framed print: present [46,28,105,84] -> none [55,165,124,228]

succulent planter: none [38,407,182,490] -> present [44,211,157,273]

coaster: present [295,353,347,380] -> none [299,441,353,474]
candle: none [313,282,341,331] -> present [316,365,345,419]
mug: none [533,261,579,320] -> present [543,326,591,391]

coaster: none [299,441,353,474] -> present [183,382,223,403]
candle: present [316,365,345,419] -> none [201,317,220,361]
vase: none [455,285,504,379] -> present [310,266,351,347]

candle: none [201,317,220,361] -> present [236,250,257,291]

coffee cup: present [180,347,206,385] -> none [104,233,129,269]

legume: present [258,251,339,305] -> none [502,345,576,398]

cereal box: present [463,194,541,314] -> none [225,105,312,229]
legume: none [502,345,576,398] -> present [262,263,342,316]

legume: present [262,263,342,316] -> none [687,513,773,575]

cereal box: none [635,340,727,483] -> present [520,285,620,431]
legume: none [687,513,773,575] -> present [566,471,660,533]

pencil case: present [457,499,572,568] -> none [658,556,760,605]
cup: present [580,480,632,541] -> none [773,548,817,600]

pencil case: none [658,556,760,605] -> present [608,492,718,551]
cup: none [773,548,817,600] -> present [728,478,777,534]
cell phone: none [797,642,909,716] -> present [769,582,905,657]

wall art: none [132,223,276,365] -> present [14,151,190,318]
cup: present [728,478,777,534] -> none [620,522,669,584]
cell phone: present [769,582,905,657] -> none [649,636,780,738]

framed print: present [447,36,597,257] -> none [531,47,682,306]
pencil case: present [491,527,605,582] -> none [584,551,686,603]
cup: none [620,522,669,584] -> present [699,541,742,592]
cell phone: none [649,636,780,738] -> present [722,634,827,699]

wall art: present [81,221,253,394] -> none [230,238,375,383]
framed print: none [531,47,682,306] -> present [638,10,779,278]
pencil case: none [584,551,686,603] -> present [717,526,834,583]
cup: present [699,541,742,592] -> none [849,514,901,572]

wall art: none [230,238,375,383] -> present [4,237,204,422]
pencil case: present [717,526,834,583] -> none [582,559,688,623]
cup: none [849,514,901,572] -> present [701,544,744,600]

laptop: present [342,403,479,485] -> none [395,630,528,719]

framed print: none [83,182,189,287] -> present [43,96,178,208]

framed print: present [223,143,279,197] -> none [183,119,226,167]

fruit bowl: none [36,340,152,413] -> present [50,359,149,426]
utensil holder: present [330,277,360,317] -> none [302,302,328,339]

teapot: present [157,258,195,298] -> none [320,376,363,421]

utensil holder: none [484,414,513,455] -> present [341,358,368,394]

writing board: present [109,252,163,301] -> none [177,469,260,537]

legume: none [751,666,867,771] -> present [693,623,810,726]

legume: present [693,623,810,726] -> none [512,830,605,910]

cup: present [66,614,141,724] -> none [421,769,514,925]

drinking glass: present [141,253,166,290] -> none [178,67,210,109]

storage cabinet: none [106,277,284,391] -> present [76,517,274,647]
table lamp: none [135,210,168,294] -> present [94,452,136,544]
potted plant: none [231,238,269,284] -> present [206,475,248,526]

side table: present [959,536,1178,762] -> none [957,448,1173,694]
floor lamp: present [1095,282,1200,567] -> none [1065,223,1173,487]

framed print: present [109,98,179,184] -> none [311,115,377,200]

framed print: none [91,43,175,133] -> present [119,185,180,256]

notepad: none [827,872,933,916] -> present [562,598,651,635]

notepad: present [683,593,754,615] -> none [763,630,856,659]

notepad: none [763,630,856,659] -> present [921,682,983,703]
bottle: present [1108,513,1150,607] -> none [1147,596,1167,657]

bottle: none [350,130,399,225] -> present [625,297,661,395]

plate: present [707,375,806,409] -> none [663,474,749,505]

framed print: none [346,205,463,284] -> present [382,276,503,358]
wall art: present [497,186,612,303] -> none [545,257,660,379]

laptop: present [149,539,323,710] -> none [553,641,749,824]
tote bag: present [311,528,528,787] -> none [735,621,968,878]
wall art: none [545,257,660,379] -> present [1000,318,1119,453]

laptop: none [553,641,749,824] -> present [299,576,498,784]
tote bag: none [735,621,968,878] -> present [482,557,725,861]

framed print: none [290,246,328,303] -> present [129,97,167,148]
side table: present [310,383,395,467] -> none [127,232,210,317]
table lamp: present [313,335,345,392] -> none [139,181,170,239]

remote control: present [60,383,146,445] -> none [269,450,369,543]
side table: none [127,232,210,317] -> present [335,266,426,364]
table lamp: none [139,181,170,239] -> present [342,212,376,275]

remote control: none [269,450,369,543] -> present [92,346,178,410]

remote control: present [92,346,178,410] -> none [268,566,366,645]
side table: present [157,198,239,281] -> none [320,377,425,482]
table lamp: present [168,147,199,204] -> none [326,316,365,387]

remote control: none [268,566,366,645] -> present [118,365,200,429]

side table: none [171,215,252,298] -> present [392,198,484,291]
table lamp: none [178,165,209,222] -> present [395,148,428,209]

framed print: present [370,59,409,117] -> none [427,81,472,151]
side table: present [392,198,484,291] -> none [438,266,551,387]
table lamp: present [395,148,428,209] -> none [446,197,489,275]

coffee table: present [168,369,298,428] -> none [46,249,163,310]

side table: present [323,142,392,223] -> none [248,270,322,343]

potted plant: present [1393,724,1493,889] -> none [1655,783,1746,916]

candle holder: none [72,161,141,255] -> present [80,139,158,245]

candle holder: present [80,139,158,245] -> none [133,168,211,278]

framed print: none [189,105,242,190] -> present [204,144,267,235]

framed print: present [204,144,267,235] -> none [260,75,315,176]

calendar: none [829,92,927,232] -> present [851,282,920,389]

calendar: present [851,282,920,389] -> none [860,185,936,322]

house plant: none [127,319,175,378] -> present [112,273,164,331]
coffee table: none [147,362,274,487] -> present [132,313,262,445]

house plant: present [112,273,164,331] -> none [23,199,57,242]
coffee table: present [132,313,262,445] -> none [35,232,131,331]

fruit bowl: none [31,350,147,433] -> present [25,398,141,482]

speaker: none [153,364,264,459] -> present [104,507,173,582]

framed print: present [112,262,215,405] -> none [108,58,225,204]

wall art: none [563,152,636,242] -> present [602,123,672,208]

***

Your assignment:
Output an exact copy of the listing.

Answer to the exercise:
framed print: present [46,28,105,84] -> none [55,165,124,228]

succulent planter: none [38,407,182,490] -> present [44,211,157,273]

coaster: present [295,353,347,380] -> none [299,441,353,474]
candle: none [313,282,341,331] -> present [316,365,345,419]
mug: none [533,261,579,320] -> present [543,326,591,391]

coaster: none [299,441,353,474] -> present [183,382,223,403]
candle: present [316,365,345,419] -> none [201,317,220,361]
vase: none [455,285,504,379] -> present [310,266,351,347]

candle: none [201,317,220,361] -> present [236,250,257,291]

coffee cup: present [180,347,206,385] -> none [104,233,129,269]

legume: present [258,251,339,305] -> none [502,345,576,398]

cereal box: present [463,194,541,314] -> none [225,105,312,229]
legume: none [502,345,576,398] -> present [262,263,342,316]

legume: present [262,263,342,316] -> none [687,513,773,575]

cereal box: none [635,340,727,483] -> present [520,285,620,431]
legume: none [687,513,773,575] -> present [566,471,660,533]

pencil case: present [457,499,572,568] -> none [658,556,760,605]
cup: present [580,480,632,541] -> none [773,548,817,600]

pencil case: none [658,556,760,605] -> present [608,492,718,551]
cup: none [773,548,817,600] -> present [728,478,777,534]
cell phone: none [797,642,909,716] -> present [769,582,905,657]

wall art: none [132,223,276,365] -> present [14,151,190,318]
cup: present [728,478,777,534] -> none [620,522,669,584]
cell phone: present [769,582,905,657] -> none [649,636,780,738]

framed print: present [447,36,597,257] -> none [531,47,682,306]
pencil case: present [491,527,605,582] -> none [584,551,686,603]
cup: none [620,522,669,584] -> present [699,541,742,592]
cell phone: none [649,636,780,738] -> present [722,634,827,699]

wall art: present [81,221,253,394] -> none [230,238,375,383]
framed print: none [531,47,682,306] -> present [638,10,779,278]
pencil case: none [584,551,686,603] -> present [717,526,834,583]
cup: present [699,541,742,592] -> none [849,514,901,572]

wall art: none [230,238,375,383] -> present [4,237,204,422]
pencil case: present [717,526,834,583] -> none [582,559,688,623]
cup: none [849,514,901,572] -> present [701,544,744,600]

laptop: present [342,403,479,485] -> none [395,630,528,719]

framed print: none [83,182,189,287] -> present [43,96,178,208]

framed print: present [223,143,279,197] -> none [183,119,226,167]

fruit bowl: none [36,340,152,413] -> present [50,359,149,426]
utensil holder: present [330,277,360,317] -> none [302,302,328,339]

teapot: present [157,258,195,298] -> none [320,376,363,421]

utensil holder: none [484,414,513,455] -> present [341,358,368,394]

writing board: present [109,252,163,301] -> none [177,469,260,537]

legume: none [751,666,867,771] -> present [693,623,810,726]

legume: present [693,623,810,726] -> none [512,830,605,910]

cup: present [66,614,141,724] -> none [421,769,514,925]

drinking glass: present [141,253,166,290] -> none [178,67,210,109]

storage cabinet: none [106,277,284,391] -> present [76,517,274,647]
table lamp: none [135,210,168,294] -> present [94,452,136,544]
potted plant: none [231,238,269,284] -> present [206,475,248,526]

side table: present [959,536,1178,762] -> none [957,448,1173,694]
floor lamp: present [1095,282,1200,567] -> none [1065,223,1173,487]

framed print: present [109,98,179,184] -> none [311,115,377,200]

framed print: none [91,43,175,133] -> present [119,185,180,256]

notepad: none [827,872,933,916] -> present [562,598,651,635]

notepad: present [683,593,754,615] -> none [763,630,856,659]

notepad: none [763,630,856,659] -> present [921,682,983,703]
bottle: present [1108,513,1150,607] -> none [1147,596,1167,657]

bottle: none [350,130,399,225] -> present [625,297,661,395]

plate: present [707,375,806,409] -> none [663,474,749,505]

framed print: none [346,205,463,284] -> present [382,276,503,358]
wall art: present [497,186,612,303] -> none [545,257,660,379]

laptop: present [149,539,323,710] -> none [553,641,749,824]
tote bag: present [311,528,528,787] -> none [735,621,968,878]
wall art: none [545,257,660,379] -> present [1000,318,1119,453]

laptop: none [553,641,749,824] -> present [299,576,498,784]
tote bag: none [735,621,968,878] -> present [482,557,725,861]

framed print: none [290,246,328,303] -> present [129,97,167,148]
side table: present [310,383,395,467] -> none [127,232,210,317]
table lamp: present [313,335,345,392] -> none [139,181,170,239]

remote control: present [60,383,146,445] -> none [269,450,369,543]
side table: none [127,232,210,317] -> present [335,266,426,364]
table lamp: none [139,181,170,239] -> present [342,212,376,275]

remote control: none [269,450,369,543] -> present [92,346,178,410]

remote control: present [92,346,178,410] -> none [268,566,366,645]
side table: present [157,198,239,281] -> none [320,377,425,482]
table lamp: present [168,147,199,204] -> none [326,316,365,387]

remote control: none [268,566,366,645] -> present [118,365,200,429]

side table: none [171,215,252,298] -> present [392,198,484,291]
table lamp: none [178,165,209,222] -> present [395,148,428,209]

framed print: present [370,59,409,117] -> none [427,81,472,151]
side table: present [392,198,484,291] -> none [438,266,551,387]
table lamp: present [395,148,428,209] -> none [446,197,489,275]

coffee table: present [168,369,298,428] -> none [46,249,163,310]

side table: present [323,142,392,223] -> none [248,270,322,343]

potted plant: present [1393,724,1493,889] -> none [1655,783,1746,916]

candle holder: none [72,161,141,255] -> present [80,139,158,245]

candle holder: present [80,139,158,245] -> none [133,168,211,278]

framed print: none [189,105,242,190] -> present [204,144,267,235]

framed print: present [204,144,267,235] -> none [260,75,315,176]

calendar: none [829,92,927,232] -> present [851,282,920,389]

calendar: present [851,282,920,389] -> none [860,185,936,322]

house plant: none [127,319,175,378] -> present [112,273,164,331]
coffee table: none [147,362,274,487] -> present [132,313,262,445]

house plant: present [112,273,164,331] -> none [23,199,57,242]
coffee table: present [132,313,262,445] -> none [35,232,131,331]

fruit bowl: none [31,350,147,433] -> present [25,398,141,482]

speaker: none [153,364,264,459] -> present [104,507,173,582]

framed print: present [112,262,215,405] -> none [108,58,225,204]

wall art: none [563,152,636,242] -> present [602,123,672,208]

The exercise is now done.